Kincaid's Hamburgers is a chain of hamburger restaurants in Texas. The first Kincaid's opened in Fort Worth, Texas in 1946 as a grocery store.

== Description ==
The restaurant was a grocery store from its opening until the 1960s, and retains the concrete flooring and neon signs from that period. Customers are seated at countertops cut from the original store shelves with picnic tables added later. It is known for serving hamburgers with half-pound beef patties on Mrs. Baird's buns, hot dogs, sandwiches, and milkshakes.

== History ==
The establishment first opened in 1946 as the Pope-Kincaid Grocery Store by Charles Kincaid and Roy Pope of Roy Pope Grocery. It was eventually renamed the Charles Kincaid Grocery & Store. It was a full service grocery store and meat market. In 1964, the store's head butcher Ownyel Robert "O. R." Gentry began preparing and cooking hamburgers for customers, as a way to use up unsold ground beef. He installed a $25 grill for the purpose. The hamburgers became increasingly popular with customers, and in 1967 Gentry bought the store from Charles Kincaid. Gentry sawed off the tops of store shelves in order to make countertops for customers to eat from. Despite the success of its hamburger business, the grocery store saw fewer shoppers in the 1970s as supermarkets began to replace local grocery stores.

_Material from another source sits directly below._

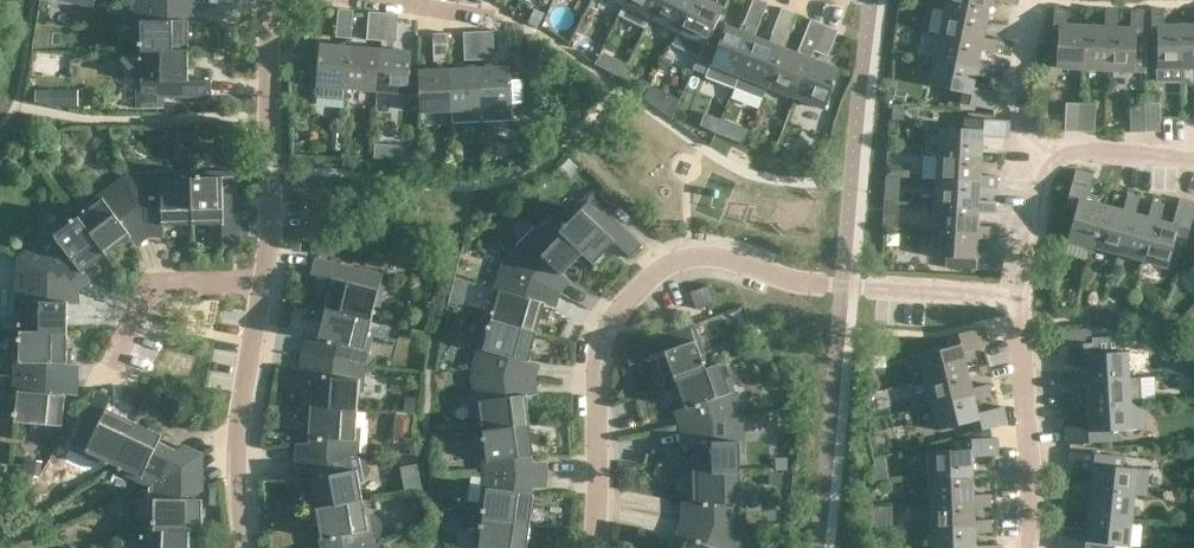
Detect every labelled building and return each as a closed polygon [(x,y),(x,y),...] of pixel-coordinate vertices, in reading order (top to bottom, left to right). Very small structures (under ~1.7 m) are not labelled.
[(141,50),(189,49),(189,19),(173,19),(173,1),(169,0),(140,0),(141,20),(136,20),(136,35),(141,35),(141,41),(139,41),(139,44),(141,44),(141,50)] [(625,4),(620,14),(646,28),(652,18),(660,0),(627,0),(625,4)] [(679,31),(694,0),(660,0),(652,18),(679,31)] [(679,31),(673,43),(699,56),(701,57),(715,29),(725,7),(712,0),(694,0),(679,31)] [(743,23),(758,28),(766,6),(768,2),(764,0),(752,0),(743,23)] [(945,8),(986,17),(990,0),(946,0),(945,8)] [(739,75),(739,76),(767,87),(783,46),(796,13),(782,7),(771,34),(772,34),(770,40),(755,35),(755,36),(739,75)] [(1068,7),(1055,7),(1053,33),(1058,33),(1056,66),(1083,68),(1085,25),(1067,24),(1068,7)] [(338,8),(336,37),(351,38),(354,9),(338,8)] [(527,22),(537,27),(538,26),(545,13),(534,8),(528,22),(527,22)] [(982,37),(986,17),(945,8),(939,34),(981,42),(980,48),(997,52),(999,40),(982,37)] [(1164,26),(1164,8),(1151,8),(1151,12),(1152,34),(1158,34),(1158,68),(1157,68),(1157,81),(1184,81),(1184,67),(1184,25),(1164,26)] [(1105,26),(1085,25),(1083,68),(1109,69),(1111,26),(1118,27),(1119,10),(1106,9),(1105,26)] [(369,11),(366,39),(381,40),(384,12),(369,11)] [(1131,27),(1118,27),(1111,26),(1109,69),(1135,70),(1135,72),(1146,72),(1147,37),(1152,34),(1151,12),(1131,11),(1131,27)] [(384,12),(381,40),(396,42),(398,13),(384,12)] [(783,46),(767,87),(796,98),(812,57),(814,51),(824,24),(810,18),(797,51),(783,46)] [(699,56),(693,68),(706,74),(706,76),(734,87),(738,76),(739,76),(755,35),(726,23),(723,32),(715,29),(706,45),(701,57),(699,56)] [(824,24),(814,51),(828,56),(838,29),(824,24)] [(1193,67),(1193,25),(1184,25),(1184,67),(1193,67)] [(478,31),(479,59),(494,59),(493,30),(478,31)] [(479,59),(478,31),(463,31),(464,60),(479,59)] [(449,60),(448,32),(433,33),(434,61),(442,61),(449,60)] [(977,63),(980,48),(981,42),(939,34),(934,59),(976,68),(975,73),(992,77),(994,66),(977,63)] [(347,88),(351,46),(320,43),(315,97),(346,99),(347,88)] [(378,90),(381,49),(351,46),(347,88),(378,90)] [(141,59),(141,65),(137,65),(137,108),(159,108),(164,107),(164,96),(212,95),(212,78),(190,79),(189,49),(141,50),(141,55),(139,55),(139,59),(141,59)] [(412,51),(381,49),(378,90),(409,93),(412,51)] [(596,63),(621,76),(627,64),(602,51),(596,63)] [(840,67),(812,57),(796,98),(824,109),(840,67)] [(976,68),(934,59),(929,85),(963,92),(961,101),(996,109),(1000,92),(972,87),(975,73),(976,68)] [(1049,84),(1050,65),(1036,64),(1036,83),(1049,84)] [(514,107),(512,65),(481,66),(484,120),(514,118),(514,107)] [(451,68),(453,110),(453,121),(484,120),(481,66),(451,68)] [(421,69),(423,112),(453,110),(451,68),(421,69)] [(906,87),(895,85),(892,95),(904,98),(906,87)] [(78,88),(50,88),(50,104),(78,104),(78,88)] [(644,99),(655,107),(657,106),(658,103),(656,94),(650,90),(645,98),(644,99)] [(1066,102),(1065,125),(1065,130),(1079,131),(1081,103),(1066,102)] [(1096,103),(1081,103),(1079,131),(1094,131),(1096,103)] [(1145,131),(1145,103),(1130,103),(1130,131),(1145,131)] [(1160,103),(1145,103),(1145,131),(1160,131),(1160,103)] [(734,121),(723,116),(717,130),(729,135),(734,121)] [(1003,137),(1011,137),(1011,131),(1011,119),(994,119),(974,117),(973,129),(939,127),(939,128),(927,127),(926,147),(926,152),(937,152),(937,153),(982,155),(983,136),(1003,137)] [(189,140),(188,125),(173,125),(174,141),(189,140)] [(734,140),(740,142),(744,143),(745,141),(749,128),(740,125),(734,140)] [(308,140),(297,141),(297,152),(308,151),(308,140)] [(374,158),(388,159),(389,144),(375,143),(374,158)] [(909,151),(926,152),(926,147),(921,147),(921,143),(909,143),(909,151)] [(52,152),(45,144),(34,154),(42,162),(52,152)] [(820,152),(813,149),(804,153),(801,160),(814,165),(820,152)] [(937,153),(937,154),(931,153),(929,178),(936,178),(980,181),(980,187),(997,188),(998,175),(980,174),(982,155),(937,153)] [(886,176),(898,177),(898,171),(894,164),(888,163),(886,163),(886,176)] [(1068,239),(1093,246),(1105,204),(1087,199),(1094,172),(1076,167),(1066,203),(1077,206),(1068,239)] [(198,177),(193,177),(193,224),(223,224),(224,246),(240,246),(239,172),(207,172),(207,177),(202,177),(201,175),(198,175),(198,177)] [(162,173),(163,178),(131,178),(142,210),(163,209),(163,225),(193,224),(193,177),(187,177),(187,175),(184,175),(184,177),(179,177),(179,173),(162,173)] [(83,214),(79,217),(108,254),(133,235),(124,223),(142,210),(131,178),(105,198),(102,194),(89,204),(92,207),(86,211),(85,209),(81,211),(83,214)] [(980,181),(936,178),(935,204),(979,206),(978,212),(996,213),(996,201),(979,200),(980,187),(980,181)] [(611,206),(619,197),(606,184),(605,184),(597,193),(611,206)] [(565,224),(560,229),(584,253),(594,262),(614,241),(631,257),(642,246),(588,193),(567,215),(570,218),(567,222),(565,221),(564,223),(565,224)] [(1127,193),(1122,209),(1105,204),(1093,246),(1118,253),(1130,211),(1136,213),(1141,196),(1127,193)] [(1160,219),(1155,218),(1143,260),(1168,267),(1177,234),(1188,237),(1193,216),(1193,200),(1180,196),(1177,205),(1173,223),(1160,219)] [(1148,216),(1136,213),(1130,211),(1118,253),(1143,260),(1155,218),(1160,219),(1165,203),(1153,200),(1148,216)] [(883,202),(883,213),(900,214),(901,203),(883,202)] [(978,225),(978,212),(979,206),(935,204),(934,230),(977,232),(977,237),(994,238),(995,226),(978,225)] [(52,231),(54,235),(22,260),(54,276),(74,261),(83,273),(108,254),(79,217),(74,221),(72,218),(69,221),(71,223),(66,226),(64,222),(52,231)] [(584,253),(560,229),(550,220),(544,226),(543,224),(541,227),(542,228),(538,232),(535,229),(525,240),(528,243),(508,263),(538,280),(552,265),(562,275),(584,253)] [(977,251),(977,237),(977,232),(934,230),(932,256),(950,257),(949,267),(1004,270),(1005,252),(977,251)] [(500,251),(490,245),(487,250),(498,256),(500,251)] [(389,276),(315,258),(312,274),(334,279),(327,307),(374,319),(375,314),(377,314),(378,310),(376,310),(377,305),(381,306),(389,276)] [(22,279),(15,279),(15,316),(21,316),(21,321),(19,321),(19,325),(21,325),(21,331),(68,332),(69,301),(54,301),(54,276),(22,260),(22,279)] [(494,316),(493,320),(539,333),(547,303),(533,299),(538,280),(508,263),(501,291),(497,290),(493,305),(496,307),(495,313),(493,312),(492,315),(494,316)] [(690,292),(697,308),(715,301),(708,285),(690,292)] [(1077,316),(1096,314),(1096,310),(1097,308),(1096,307),(1079,304),(1078,310),(1077,316)] [(374,319),(327,307),(324,306),(320,322),(324,323),(320,337),(334,341),(330,359),(363,363),(370,337),(374,319)] [(1154,309),(1151,315),(1159,319),(1162,313),(1154,309)] [(516,359),(530,363),(539,333),(493,320),(491,326),(489,326),(488,330),(490,330),(489,335),(485,334),(481,349),(485,350),(478,375),(511,377),(516,359)] [(710,367),(694,324),(625,350),(631,365),(652,357),(662,386),(673,382),(711,368),(710,367)] [(950,335),(953,345),(919,354),(925,379),(967,368),(963,351),(985,345),(990,345),(985,326),(950,335)] [(411,336),(429,340),(430,340),(431,332),(412,328),(411,336)] [(21,345),(16,345),(16,376),(53,377),(53,362),(68,363),(68,332),(21,331),(21,336),(19,336),(19,339),(21,339),(21,345)] [(750,351),(745,340),(734,344),(738,355),(750,351)] [(1093,353),(1092,342),(1055,345),(1056,362),(1084,360),(1085,372),(1085,380),(1130,376),(1128,350),(1093,353)] [(771,360),(766,348),(754,352),(759,364),(771,360)] [(313,390),(308,390),(307,406),(360,410),(363,363),(330,359),(328,377),(314,376),(313,390)] [(711,368),(673,382),(678,396),(681,394),(687,409),(702,404),(708,422),(739,415),(720,363),(710,367),(711,368)] [(972,388),(967,368),(925,379),(932,404),(974,394),(976,400),(990,397),(987,384),(972,388)] [(1085,380),(1085,372),(1067,374),(1068,387),(1086,386),(1087,406),(1132,402),(1142,402),(1140,376),(1130,377),(1130,376),(1085,380)] [(513,396),(511,377),(478,375),(481,401),(475,402),(477,417),(483,417),(484,423),(482,423),(482,426),(484,426),(485,431),(533,425),(528,395),(513,396)] [(51,393),(53,377),(16,376),(13,405),(17,405),(17,411),(15,411),(14,415),(16,415),(16,421),(63,426),(66,394),(51,393)] [(112,398),(98,392),(71,448),(99,461),(101,457),(106,460),(105,462),(108,464),(109,462),(114,464),(135,421),(107,408),(112,398)] [(978,412),(976,400),(974,394),(932,404),(938,430),(972,421),(974,431),(1009,422),(1005,405),(1000,407),(978,412)] [(417,397),(405,396),(404,409),(416,410),(417,397)] [(1089,424),(1068,426),(1061,426),(1062,443),(1116,440),(1116,430),(1145,428),(1143,402),(1142,402),(1132,402),(1087,406),(1089,424)] [(356,456),(360,410),(307,406),(306,422),(310,422),(309,437),(324,439),(323,458),(356,456)] [(403,429),(412,429),(413,414),(397,412),(396,421),(403,429)] [(694,441),(694,456),(690,456),(690,472),(739,472),(739,415),(708,422),(709,441),(694,441)] [(163,435),(135,421),(114,464),(118,466),(117,468),(121,469),(121,468),(127,470),(125,475),(149,487),(178,470),(168,454),(156,448),(163,435)] [(481,448),(485,475),(523,474),(521,457),(537,455),(533,425),(485,431),(486,438),(484,438),(484,441),(486,440),(487,447),(481,448)] [(928,450),(929,476),(974,475),(973,455),(1000,455),(1000,437),(963,438),(963,449),(928,450)] [(1092,469),(1091,483),(1090,489),(1135,493),(1146,494),(1148,468),(1120,466),(1121,455),(1070,450),(1067,450),(1065,466),(1092,469)] [(311,494),(314,510),(364,500),(356,456),(323,458),(326,475),(312,478),(315,493),(311,494)] [(43,460),(24,458),(22,474),(38,477),(41,473),(43,460)] [(776,459),(776,469),(790,469),(790,459),(776,459)] [(178,470),(149,487),(149,513),(155,513),(155,518),(153,518),(153,522),(155,522),(155,528),(155,530),(192,530),(202,530),(203,499),(188,498),(188,485),(178,470)] [(709,502),(709,525),(740,531),(739,472),(690,472),(690,488),(694,488),(695,502),(709,502)] [(782,472),(769,473),(769,484),(782,484),(782,472)] [(523,474),(485,475),(481,503),(485,504),(485,508),(483,508),(483,511),(485,511),(484,518),(532,524),(536,494),(521,492),(523,474)] [(990,494),(974,494),(974,475),(929,476),(930,502),(975,500),(975,507),(991,506),(990,494)] [(405,491),(422,488),(421,478),(403,481),(405,491)] [(1089,496),(1088,515),(1132,519),(1135,493),(1090,489),(1091,483),(1074,481),(1073,495),(1089,496)] [(221,488),(211,488),(210,504),(220,504),(221,488)] [(314,510),(317,525),(321,525),(323,538),(338,536),(340,547),(365,547),(373,545),(364,500),(314,510)] [(975,520),(975,507),(975,500),(930,502),(931,528),(975,526),(976,532),(992,532),(991,519),(975,520)] [(869,506),(869,507),(870,530),(893,529),(893,505),(869,506)] [(1086,534),(1059,531),(1057,547),(1059,547),(1114,547),(1114,543),(1129,545),(1132,519),(1088,515),(1086,534)] [(484,518),(483,523),(481,523),(481,526),(483,526),(482,532),(478,531),(476,547),(529,547),(532,524),(484,518)] [(687,537),(683,547),(733,547),(740,531),(709,525),(702,543),(687,537)] [(976,532),(975,526),(931,528),(932,547),(1003,547),(1003,544),(998,545),(976,545),(976,532)] [(137,543),(136,547),(192,547),(192,530),(155,530),(155,528),(143,528),(143,533),(141,533),(141,536),(143,536),(143,543),(137,543)]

In 1991, Gentry's son Robert and daughter-in-law Lynn took over the grocery and converted it into a restaurant. They stopped offering groceries and removed all of the produce bins and food sections so that they could place picnic tables inside.

The restaurant has received praise from critics for its simple menu and methods of preparation. It was ranked one of the best hamburger restaurants in America and Texas by publications such as Texas Monthly and Fort Worth Star-Telegram. A 1970s article by Life that ranked it alongside Cassell's Hamburgers as one of the two best in the country. It has since opened other locations in Texas.